The 1970s also marked the emergence of two broad-based dissident movements—one in defence of human rights, the other representing national minorities, both sharing a common cause against an authoritarian regime. They steadily gained in strength, notwithstanding domestic repression and foreign ambivalence bred by détente. A KGB report of December 1976 (on thousands of cases) gives some idea of the main currents of dissent: ‘revisionism and reformism’ (35 per cent), ‘nationalism’ (33.7 per cent), ‘Zionism’ (17.5 per cent), ‘religion’ (8.2 per cent), ‘fascism and neo-fascism’ (5.6 per cent), and other miscellaneous matters. Although samizdat included many different works, the main voice for the movement was a samizdat journal Chronicle of Current Events, which appeared first in 1968 and managed to publish bi-monthly issues almost uninterruptedly (except for an eighteen-month gap in 1972–4).
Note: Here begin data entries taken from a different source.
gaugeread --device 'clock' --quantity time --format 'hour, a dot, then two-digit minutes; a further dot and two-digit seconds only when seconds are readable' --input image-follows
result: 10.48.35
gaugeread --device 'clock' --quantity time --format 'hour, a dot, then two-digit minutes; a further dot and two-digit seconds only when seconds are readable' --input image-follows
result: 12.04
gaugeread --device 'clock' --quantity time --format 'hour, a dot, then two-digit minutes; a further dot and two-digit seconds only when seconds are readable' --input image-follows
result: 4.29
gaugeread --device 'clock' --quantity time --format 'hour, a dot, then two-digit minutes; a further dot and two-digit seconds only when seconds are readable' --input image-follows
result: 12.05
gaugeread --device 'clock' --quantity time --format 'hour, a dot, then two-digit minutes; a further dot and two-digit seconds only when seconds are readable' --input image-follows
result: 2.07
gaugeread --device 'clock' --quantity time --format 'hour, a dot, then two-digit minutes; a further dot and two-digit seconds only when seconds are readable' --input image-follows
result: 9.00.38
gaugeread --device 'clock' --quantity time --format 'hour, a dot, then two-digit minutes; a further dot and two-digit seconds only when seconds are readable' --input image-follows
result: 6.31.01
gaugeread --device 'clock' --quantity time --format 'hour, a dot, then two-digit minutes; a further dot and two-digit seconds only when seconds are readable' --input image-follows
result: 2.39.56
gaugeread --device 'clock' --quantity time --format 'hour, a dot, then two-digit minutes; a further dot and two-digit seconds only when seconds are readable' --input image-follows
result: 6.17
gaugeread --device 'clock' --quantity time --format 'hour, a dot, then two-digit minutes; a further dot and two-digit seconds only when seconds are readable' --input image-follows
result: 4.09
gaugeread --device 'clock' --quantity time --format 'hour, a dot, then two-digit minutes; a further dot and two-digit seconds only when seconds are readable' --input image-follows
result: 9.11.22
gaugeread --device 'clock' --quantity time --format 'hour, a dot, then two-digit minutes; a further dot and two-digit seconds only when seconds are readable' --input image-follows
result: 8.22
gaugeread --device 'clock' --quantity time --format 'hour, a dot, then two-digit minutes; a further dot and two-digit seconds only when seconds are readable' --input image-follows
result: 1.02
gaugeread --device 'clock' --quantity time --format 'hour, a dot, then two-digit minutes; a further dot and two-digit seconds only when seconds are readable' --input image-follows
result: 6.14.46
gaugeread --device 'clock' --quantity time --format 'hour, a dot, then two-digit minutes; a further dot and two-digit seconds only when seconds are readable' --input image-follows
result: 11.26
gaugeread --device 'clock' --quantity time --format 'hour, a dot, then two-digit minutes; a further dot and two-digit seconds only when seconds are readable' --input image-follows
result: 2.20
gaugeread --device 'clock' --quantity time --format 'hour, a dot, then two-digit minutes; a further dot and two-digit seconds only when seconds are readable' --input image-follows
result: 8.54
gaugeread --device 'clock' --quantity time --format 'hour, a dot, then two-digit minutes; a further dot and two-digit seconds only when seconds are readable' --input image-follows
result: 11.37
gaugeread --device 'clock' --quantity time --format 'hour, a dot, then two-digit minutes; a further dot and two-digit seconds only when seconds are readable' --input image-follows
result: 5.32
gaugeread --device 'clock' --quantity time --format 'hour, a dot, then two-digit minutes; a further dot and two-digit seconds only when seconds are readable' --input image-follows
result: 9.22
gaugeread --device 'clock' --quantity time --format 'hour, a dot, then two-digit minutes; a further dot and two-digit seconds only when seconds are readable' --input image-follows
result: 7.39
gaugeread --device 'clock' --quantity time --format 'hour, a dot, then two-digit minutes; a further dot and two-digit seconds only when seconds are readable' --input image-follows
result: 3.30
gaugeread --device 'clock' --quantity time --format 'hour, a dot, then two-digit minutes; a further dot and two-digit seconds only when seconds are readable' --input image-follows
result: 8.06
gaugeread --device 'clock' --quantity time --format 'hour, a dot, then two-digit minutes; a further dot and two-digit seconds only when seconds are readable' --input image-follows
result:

Compared to the preceding decade, this dissident movement of the 1970s was different in several respects. First, although belles-lettres remained important, the movement itself became much more political. A KGB report in 1970 noted that the earlier samizdat had been primarily literary, but of late consisted chiefly of ‘political programmatic’ materials, influenced mainly by Yugoslav and Czechoslovak literature. Second, dissent was more widespread, spilling beyond secret circles and tiny demonstrations to envelop larger segments of society, with nearly 300,000 adherents (mostly supporters and sympathizers, including some 20,000 political prisoners and people under surveillance or investigation). That was a far cry from the ‘35 to 40’ dissidents that the KGB reported a few years earlier. The growth of dissent was also apparent in the mushrooming of samizdat, which included some 4,000 volumes in 1979. The KGB warned that dissent was especially strong among the young—in its view, because they were denied access to professional organizations (for example, only 48 of the 75,490 members of the Union of Writers being under the age of 30). Third, dissent was better organized, especially after Andrei Sakharov (a full member of the prestigious Academy of Sciences and leading figure in Soviet nuclear development) and others founded the ‘Human Rights Committee’ in November 1970.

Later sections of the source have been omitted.